◆ THE DATA
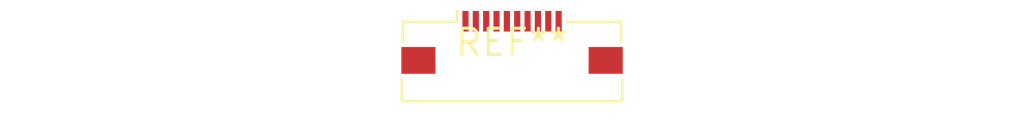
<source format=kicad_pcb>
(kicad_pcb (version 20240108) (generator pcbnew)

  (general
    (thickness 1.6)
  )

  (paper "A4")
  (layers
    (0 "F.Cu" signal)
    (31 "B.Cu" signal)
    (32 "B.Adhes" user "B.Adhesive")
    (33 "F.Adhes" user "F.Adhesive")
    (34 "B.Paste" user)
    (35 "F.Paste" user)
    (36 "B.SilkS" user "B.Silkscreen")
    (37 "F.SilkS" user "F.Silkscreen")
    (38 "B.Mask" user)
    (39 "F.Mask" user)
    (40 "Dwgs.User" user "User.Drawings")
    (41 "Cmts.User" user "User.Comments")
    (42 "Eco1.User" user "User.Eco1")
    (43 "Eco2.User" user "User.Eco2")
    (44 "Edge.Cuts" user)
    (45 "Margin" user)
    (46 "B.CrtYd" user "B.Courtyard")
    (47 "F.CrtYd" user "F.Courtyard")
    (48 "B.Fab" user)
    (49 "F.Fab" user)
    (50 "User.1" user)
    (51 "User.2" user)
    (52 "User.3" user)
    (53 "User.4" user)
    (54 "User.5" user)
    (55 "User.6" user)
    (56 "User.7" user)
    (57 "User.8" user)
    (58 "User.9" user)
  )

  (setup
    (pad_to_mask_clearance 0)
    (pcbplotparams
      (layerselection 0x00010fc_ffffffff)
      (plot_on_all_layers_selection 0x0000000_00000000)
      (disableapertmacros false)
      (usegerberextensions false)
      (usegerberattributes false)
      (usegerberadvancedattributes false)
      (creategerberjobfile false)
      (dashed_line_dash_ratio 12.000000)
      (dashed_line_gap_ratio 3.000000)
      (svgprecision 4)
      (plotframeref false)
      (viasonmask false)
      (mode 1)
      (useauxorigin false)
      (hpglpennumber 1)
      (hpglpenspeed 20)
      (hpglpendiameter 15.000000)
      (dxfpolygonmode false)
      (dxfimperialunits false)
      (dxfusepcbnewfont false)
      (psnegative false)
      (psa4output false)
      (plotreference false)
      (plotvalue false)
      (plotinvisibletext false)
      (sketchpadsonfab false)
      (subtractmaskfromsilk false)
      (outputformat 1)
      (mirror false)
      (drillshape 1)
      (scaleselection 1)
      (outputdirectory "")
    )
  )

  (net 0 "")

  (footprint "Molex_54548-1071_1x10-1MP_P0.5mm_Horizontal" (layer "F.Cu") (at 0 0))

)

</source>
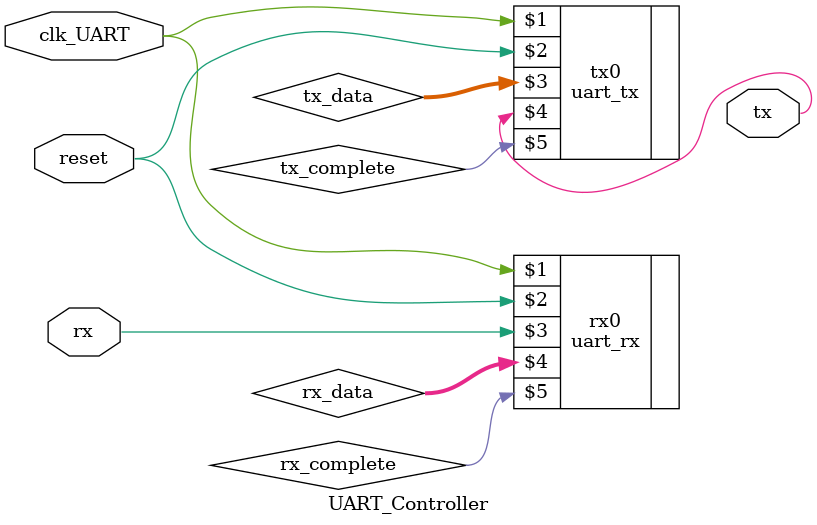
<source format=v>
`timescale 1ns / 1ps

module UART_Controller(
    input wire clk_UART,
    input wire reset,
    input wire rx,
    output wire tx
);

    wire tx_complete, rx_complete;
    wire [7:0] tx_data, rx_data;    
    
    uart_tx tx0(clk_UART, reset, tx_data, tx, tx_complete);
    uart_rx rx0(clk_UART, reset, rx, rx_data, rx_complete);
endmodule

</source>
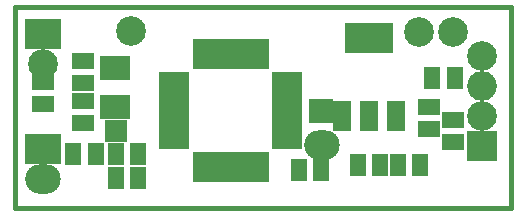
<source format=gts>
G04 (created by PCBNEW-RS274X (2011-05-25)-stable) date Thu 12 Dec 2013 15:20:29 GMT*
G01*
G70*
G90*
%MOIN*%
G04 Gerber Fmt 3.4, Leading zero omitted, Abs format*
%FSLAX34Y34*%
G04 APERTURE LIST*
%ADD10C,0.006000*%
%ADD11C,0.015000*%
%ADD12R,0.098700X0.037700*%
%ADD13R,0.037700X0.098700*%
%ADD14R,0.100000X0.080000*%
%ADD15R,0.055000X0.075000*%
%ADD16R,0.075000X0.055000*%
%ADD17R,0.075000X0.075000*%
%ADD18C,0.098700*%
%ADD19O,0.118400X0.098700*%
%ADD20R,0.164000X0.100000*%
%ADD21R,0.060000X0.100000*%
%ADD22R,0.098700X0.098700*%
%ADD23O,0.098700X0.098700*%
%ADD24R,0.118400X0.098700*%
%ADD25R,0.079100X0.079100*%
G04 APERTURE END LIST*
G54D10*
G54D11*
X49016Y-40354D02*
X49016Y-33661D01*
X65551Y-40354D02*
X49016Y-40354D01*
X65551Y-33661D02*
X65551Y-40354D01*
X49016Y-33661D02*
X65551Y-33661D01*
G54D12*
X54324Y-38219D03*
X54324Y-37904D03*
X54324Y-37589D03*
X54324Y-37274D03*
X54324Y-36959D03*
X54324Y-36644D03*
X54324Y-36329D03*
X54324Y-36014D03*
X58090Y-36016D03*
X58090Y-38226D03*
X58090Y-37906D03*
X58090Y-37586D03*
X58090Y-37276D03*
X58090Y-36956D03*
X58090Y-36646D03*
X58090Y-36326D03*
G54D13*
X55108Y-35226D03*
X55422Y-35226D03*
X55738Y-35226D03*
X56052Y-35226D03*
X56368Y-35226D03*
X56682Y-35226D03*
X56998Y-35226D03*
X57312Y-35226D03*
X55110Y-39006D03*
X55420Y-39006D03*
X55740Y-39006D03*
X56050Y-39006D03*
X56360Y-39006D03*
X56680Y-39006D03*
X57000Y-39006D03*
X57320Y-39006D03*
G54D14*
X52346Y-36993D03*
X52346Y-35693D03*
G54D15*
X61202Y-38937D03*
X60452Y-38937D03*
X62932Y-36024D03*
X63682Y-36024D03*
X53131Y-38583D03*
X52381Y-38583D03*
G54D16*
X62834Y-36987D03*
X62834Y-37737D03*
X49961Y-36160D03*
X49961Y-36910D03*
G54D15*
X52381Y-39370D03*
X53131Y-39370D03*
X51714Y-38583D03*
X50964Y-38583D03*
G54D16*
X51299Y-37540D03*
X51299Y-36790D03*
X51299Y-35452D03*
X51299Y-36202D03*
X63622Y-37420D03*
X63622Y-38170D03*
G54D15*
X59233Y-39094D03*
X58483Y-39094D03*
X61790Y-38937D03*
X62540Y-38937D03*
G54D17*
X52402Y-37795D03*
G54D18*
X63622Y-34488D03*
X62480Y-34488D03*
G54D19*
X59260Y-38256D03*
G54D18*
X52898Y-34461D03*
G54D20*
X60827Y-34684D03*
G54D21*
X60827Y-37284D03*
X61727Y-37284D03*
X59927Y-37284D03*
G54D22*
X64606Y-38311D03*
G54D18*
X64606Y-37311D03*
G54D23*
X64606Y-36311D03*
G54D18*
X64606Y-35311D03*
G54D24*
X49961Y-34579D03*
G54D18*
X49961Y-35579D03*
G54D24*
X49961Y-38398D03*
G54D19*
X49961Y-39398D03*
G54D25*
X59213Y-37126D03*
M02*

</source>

* * *

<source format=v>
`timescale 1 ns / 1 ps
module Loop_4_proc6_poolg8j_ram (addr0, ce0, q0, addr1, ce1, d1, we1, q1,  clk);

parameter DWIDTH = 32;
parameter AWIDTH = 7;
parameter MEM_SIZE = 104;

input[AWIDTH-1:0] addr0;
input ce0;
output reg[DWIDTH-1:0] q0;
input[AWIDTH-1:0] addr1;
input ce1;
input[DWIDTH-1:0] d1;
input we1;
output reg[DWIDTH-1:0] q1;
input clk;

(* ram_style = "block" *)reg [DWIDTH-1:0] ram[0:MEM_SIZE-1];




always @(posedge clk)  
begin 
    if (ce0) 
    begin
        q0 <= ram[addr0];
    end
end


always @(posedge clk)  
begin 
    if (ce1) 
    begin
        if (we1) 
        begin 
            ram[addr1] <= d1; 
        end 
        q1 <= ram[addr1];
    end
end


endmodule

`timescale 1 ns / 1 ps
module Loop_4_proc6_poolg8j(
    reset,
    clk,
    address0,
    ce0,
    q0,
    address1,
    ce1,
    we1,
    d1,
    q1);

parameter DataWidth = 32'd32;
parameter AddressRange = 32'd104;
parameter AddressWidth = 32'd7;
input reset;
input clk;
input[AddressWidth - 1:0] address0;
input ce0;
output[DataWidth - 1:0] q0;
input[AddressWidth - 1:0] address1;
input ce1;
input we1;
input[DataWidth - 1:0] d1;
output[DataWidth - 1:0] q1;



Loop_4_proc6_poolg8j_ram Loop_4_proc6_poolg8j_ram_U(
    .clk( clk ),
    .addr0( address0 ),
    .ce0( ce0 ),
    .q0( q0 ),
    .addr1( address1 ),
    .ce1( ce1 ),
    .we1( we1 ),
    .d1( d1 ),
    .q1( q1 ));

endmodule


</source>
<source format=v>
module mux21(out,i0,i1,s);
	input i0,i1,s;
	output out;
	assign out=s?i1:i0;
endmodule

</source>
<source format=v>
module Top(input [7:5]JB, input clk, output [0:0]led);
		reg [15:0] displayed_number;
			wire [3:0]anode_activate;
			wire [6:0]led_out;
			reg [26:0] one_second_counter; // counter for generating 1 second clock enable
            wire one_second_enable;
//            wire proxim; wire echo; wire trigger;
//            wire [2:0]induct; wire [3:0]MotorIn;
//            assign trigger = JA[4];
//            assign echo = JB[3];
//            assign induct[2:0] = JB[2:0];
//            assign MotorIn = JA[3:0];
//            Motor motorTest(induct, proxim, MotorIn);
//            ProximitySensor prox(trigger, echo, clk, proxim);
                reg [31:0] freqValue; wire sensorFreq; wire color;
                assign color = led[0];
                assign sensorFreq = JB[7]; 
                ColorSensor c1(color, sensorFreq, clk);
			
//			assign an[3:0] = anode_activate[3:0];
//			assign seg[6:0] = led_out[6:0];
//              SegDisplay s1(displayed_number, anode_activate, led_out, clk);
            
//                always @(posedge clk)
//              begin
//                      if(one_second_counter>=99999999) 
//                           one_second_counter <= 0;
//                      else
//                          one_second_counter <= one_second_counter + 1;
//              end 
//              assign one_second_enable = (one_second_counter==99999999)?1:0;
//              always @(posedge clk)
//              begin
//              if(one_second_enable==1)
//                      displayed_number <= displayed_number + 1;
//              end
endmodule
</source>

◆ REQUIRED WORK
For the material above, give again only the lines starting at the line that contains "(dashed_line_dash_ratio 12.000000)" and ending at the line that contains "X55738Y-35226D03*". Pictures do not belong in the copy.

◆ ANSWER FOR THIS EXERCISE
      (dashed_line_dash_ratio 12.000000)
      (dashed_line_gap_ratio 3.000000)
      (svgprecision 4)
      (plotframeref false)
      (viasonmask false)
      (mode 1)
      (useauxorigin false)
      (hpglpennumber 1)
      (hpglpenspeed 20)
      (hpglpendiameter 15.000000)
      (dxfpolygonmode false)
      (dxfimperialunits false)
      (dxfusepcbnewfont false)
      (psnegative false)
      (psa4output false)
      (plotreference false)
      (plotvalue false)
      (plotinvisibletext false)
      (sketchpadsonfab false)
      (subtractmaskfromsilk false)
      (outputformat 1)
      (mirror false)
      (drillshape 1)
      (scaleselection 1)
      (outputdirectory "")
    )
  )

  (net 0 "")

  (footprint "Molex_54548-1071_1x10-1MP_P0.5mm_Horizontal" (layer "F.Cu") (at 0 0))

)

</source>
<source format=v>
`timescale 1ns / 1ps

module UART_Controller(
    input wire clk_UART,
    input wire reset,
    input wire rx,
    output wire tx
);

    wire tx_complete, rx_complete;
    wire [7:0] tx_data, rx_data;    
    
    uart_tx tx0(clk_UART, reset, tx_data, tx, tx_complete);
    uart_rx rx0(clk_UART, reset, rx, rx_data, rx_complete);
endmodule

</source>
<source format=gts>
G04 (created by PCBNEW-RS274X (2011-05-25)-stable) date Thu 12 Dec 2013 15:20:29 GMT*
G01*
G70*
G90*
%MOIN*%
G04 Gerber Fmt 3.4, Leading zero omitted, Abs format*
%FSLAX34Y34*%
G04 APERTURE LIST*
%ADD10C,0.006000*%
%ADD11C,0.015000*%
%ADD12R,0.098700X0.037700*%
%ADD13R,0.037700X0.098700*%
%ADD14R,0.100000X0.080000*%
%ADD15R,0.055000X0.075000*%
%ADD16R,0.075000X0.055000*%
%ADD17R,0.075000X0.075000*%
%ADD18C,0.098700*%
%ADD19O,0.118400X0.098700*%
%ADD20R,0.164000X0.100000*%
%ADD21R,0.060000X0.100000*%
%ADD22R,0.098700X0.098700*%
%ADD23O,0.098700X0.098700*%
%ADD24R,0.118400X0.098700*%
%ADD25R,0.079100X0.079100*%
G04 APERTURE END LIST*
G54D10*
G54D11*
X49016Y-40354D02*
X49016Y-33661D01*
X65551Y-40354D02*
X49016Y-40354D01*
X65551Y-33661D02*
X65551Y-40354D01*
X49016Y-33661D02*
X65551Y-33661D01*
G54D12*
X54324Y-38219D03*
X54324Y-37904D03*
X54324Y-37589D03*
X54324Y-37274D03*
X54324Y-36959D03*
X54324Y-36644D03*
X54324Y-36329D03*
X54324Y-36014D03*
X58090Y-36016D03*
X58090Y-38226D03*
X58090Y-37906D03*
X58090Y-37586D03*
X58090Y-37276D03*
X58090Y-36956D03*
X58090Y-36646D03*
X58090Y-36326D03*
G54D13*
X55108Y-35226D03*
X55422Y-35226D03*
X55738Y-35226D03*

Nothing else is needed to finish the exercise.